Thank you a TON for your help. The step-by-step instructions appear to be extremely well-written!
#35
#36
Brake Booster
Yes indeed....the hissing noise is only the beginning of the brake booster going bad. Mine hissed like it was singing for nearly a year before my tech actually heard it when it brought it in for a major service. I'm having the problem fixed today, but would warn you to try and find a reputable service station that has experience with Swedish cars. Taking it to the dealer will be a painful experience since they will charge you nearly twice the amount it will take to get it fixed.
#37
Booster
I used the VIN number to match the Brake booster required for STC and DSTC. You can find the part like I said for 363$ brand new from same Swedish supplier that sells them to the dealer. Don't bend a brake line on the master cylinder. Just be careful and you'll have it done in no time. Don't get a used one "cheapo". I am cheap too but not on a part that takes 3 or 4 hours to replace.
#39
Well, it took awhile, but I finally had a chance to do this on my 2001 V70XC. Got a brand spankin' new ATE booster from autopartswarehouse.com for $232.95, and my dad and I put it in this morning. The instructions were spot on and really easy to follow. Thanks, Tech! I didn't even have to adjust the brake light switch.
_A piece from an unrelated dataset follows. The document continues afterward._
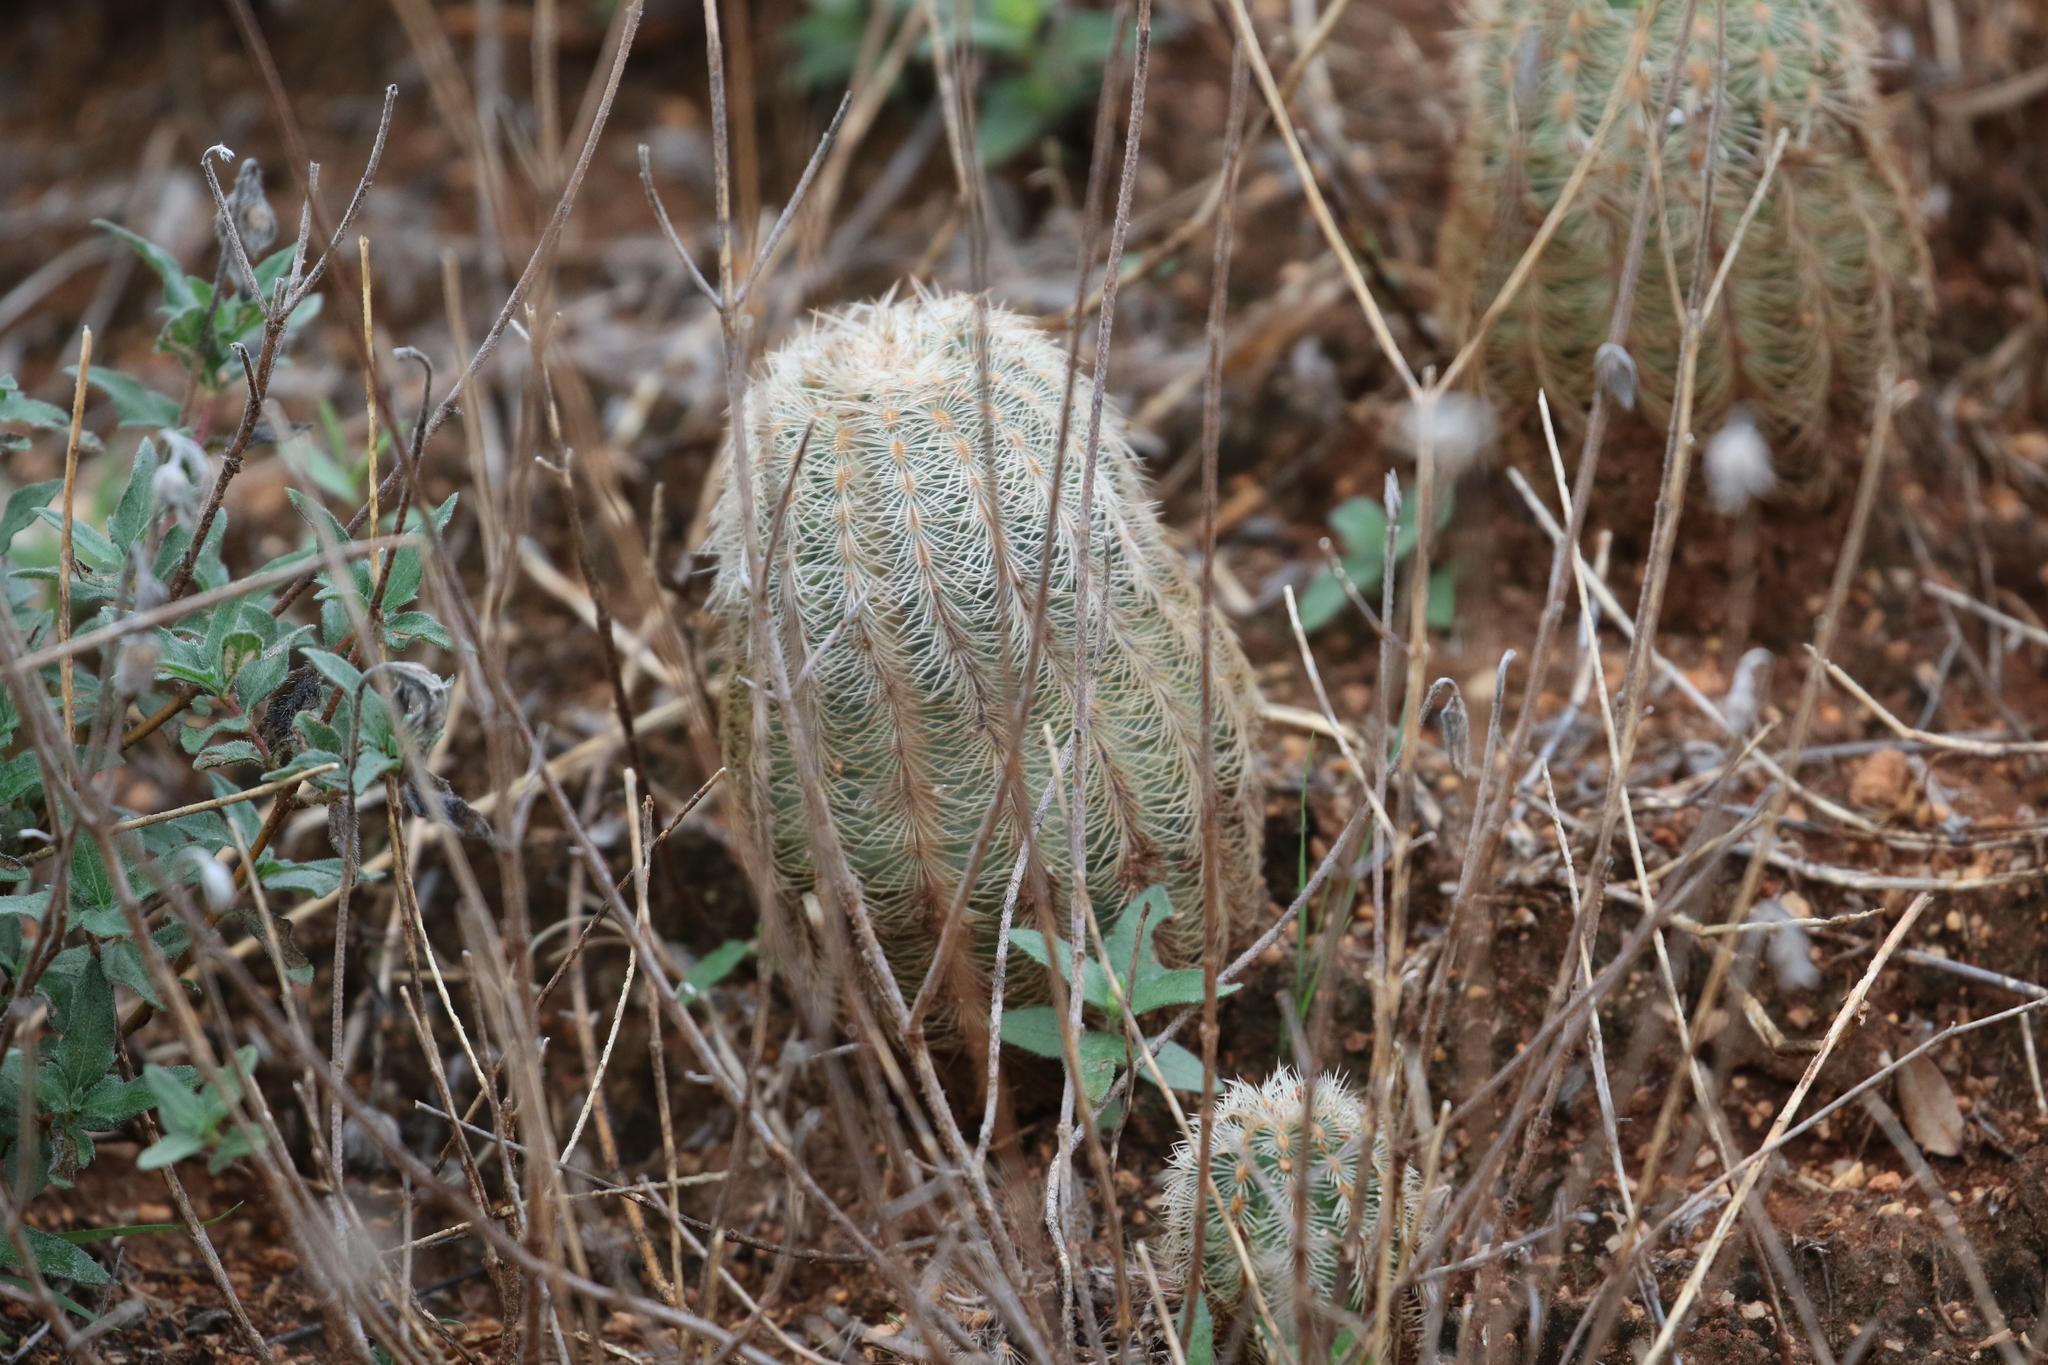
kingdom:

By the way, if anyone else is thinking about doing this, I would absolutely recommend getting a 13mm deep-well socket, like this (except you can get a cheap one at Autozone for $5). You'll kick yourself if you don't get one before you start, I promise. And like Charley9 said, a set of wobble extensions really helps also. I used a 1.5" and 12" in combination along with the 13mm deep socket several times. Cheers!
By the way, if anyone else is thinking about doing this, I would absolutely recommend getting a 13mm deep-well socket, like this (except you can get a cheap one at Autozone for $5). You'll kick yourself if you don't get one before you start, I promise. And like Charley9 said, a set of wobble extensions really helps also. I used a 1.5" and 12" in combination along with the 13mm deep socket several times. Cheers!
#40
booster or caliper
I have a 1994 940T and was told by the previous owner that the booster was out; the car stopped --- it just took a long foot press. New front pads came with the car so I put them on only to discover a ceased caliper.
I rebuilt the caliper.
Upon the start of the test drive I had a very responsive brake system. It was not a bad booster.
So before forking out a lot of cash, check the all the calipers and learn if they are functioning. If not get a kit and rebuild them BEFORE tackling the booster.
I rebuilt the caliper.
Upon the start of the test drive I had a very responsive brake system. It was not a bad booster.
So before forking out a lot of cash, check the all the calipers and learn if they are functioning. If not get a kit and rebuild them BEFORE tackling the booster.